Although the banks refuse to commit to a full-blown assault on the conveyancing market, the moves are a further indication of the growing threat that conveyancing solicitors face from the powerful lenders.
The Halifax is already running a pilot in Leeds, while the Woolwich is preparing to open its pilot one-stop property shop, to be known as the HomeSmart, in High Wycombe before the end of the year.
Under the scheme, the Woolwich acts as a chain-breaker by buying houses, renovating them and then selling them to the public.
The banks conveyancing work will be outsourced to Maidstone firm Argles & Court.
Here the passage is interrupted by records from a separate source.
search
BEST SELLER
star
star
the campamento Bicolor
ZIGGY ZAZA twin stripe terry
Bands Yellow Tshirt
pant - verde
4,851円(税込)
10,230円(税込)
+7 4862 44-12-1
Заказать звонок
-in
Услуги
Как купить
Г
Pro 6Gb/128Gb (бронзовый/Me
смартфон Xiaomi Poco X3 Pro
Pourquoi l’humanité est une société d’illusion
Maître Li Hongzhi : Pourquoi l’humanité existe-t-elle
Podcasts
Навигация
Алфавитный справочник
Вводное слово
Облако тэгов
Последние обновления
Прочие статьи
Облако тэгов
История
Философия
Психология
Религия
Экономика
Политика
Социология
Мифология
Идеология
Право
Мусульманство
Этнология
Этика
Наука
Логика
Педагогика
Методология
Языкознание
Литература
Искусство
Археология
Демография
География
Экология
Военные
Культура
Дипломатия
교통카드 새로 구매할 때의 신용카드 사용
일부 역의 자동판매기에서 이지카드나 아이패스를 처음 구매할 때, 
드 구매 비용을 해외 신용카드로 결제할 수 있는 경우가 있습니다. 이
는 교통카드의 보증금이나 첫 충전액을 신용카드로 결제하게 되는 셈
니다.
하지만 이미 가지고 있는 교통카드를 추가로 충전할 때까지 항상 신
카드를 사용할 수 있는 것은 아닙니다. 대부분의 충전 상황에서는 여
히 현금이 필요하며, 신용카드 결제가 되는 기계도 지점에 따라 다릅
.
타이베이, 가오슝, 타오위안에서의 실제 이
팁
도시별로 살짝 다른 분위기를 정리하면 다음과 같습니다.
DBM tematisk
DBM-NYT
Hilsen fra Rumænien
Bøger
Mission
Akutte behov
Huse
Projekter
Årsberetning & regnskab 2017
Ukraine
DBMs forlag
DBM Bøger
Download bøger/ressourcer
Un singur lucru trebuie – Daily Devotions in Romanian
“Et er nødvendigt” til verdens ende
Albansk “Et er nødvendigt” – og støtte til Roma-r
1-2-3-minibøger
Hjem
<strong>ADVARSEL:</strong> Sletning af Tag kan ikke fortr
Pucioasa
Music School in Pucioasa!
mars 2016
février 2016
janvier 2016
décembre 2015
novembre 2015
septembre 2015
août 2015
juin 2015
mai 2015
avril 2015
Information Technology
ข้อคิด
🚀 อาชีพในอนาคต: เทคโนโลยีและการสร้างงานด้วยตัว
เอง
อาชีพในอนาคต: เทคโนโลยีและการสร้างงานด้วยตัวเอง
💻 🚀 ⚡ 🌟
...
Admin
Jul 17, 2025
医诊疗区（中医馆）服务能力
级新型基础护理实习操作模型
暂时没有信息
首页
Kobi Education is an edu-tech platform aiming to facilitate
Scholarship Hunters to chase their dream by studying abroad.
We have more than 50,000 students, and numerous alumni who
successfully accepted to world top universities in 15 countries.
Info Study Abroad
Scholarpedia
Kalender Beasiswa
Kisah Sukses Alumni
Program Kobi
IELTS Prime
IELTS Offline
Argles partner Colin Trelfer explained that the firm would be acting for the Woolwich both when the bank bought the properties and also when it sold them on.
Under the Halifax scheme, first-time buyers are offered a free conveyancing service from Hammond Suddards, paid for by the bank.
The Halifax has also been piloting a remortgaging service with Kent firm Marsons, which will involve the use of title insurance.
Halifax group solicitor Chris Jowett said that the firm was considering a wide range of options, but he downplayed widespread speculation in the Leeds legal community that it was three or four months away from launching a new conveyancing service there.
I think its fair to say that we see conveyancing as a opportunity, said Jowett.
The banks moves follow Hambro Countrywides opening of three conveyancing centres this summer, in tandem with national firm Eversheds, Shoosmiths & Harrison and EDC Lord & Co.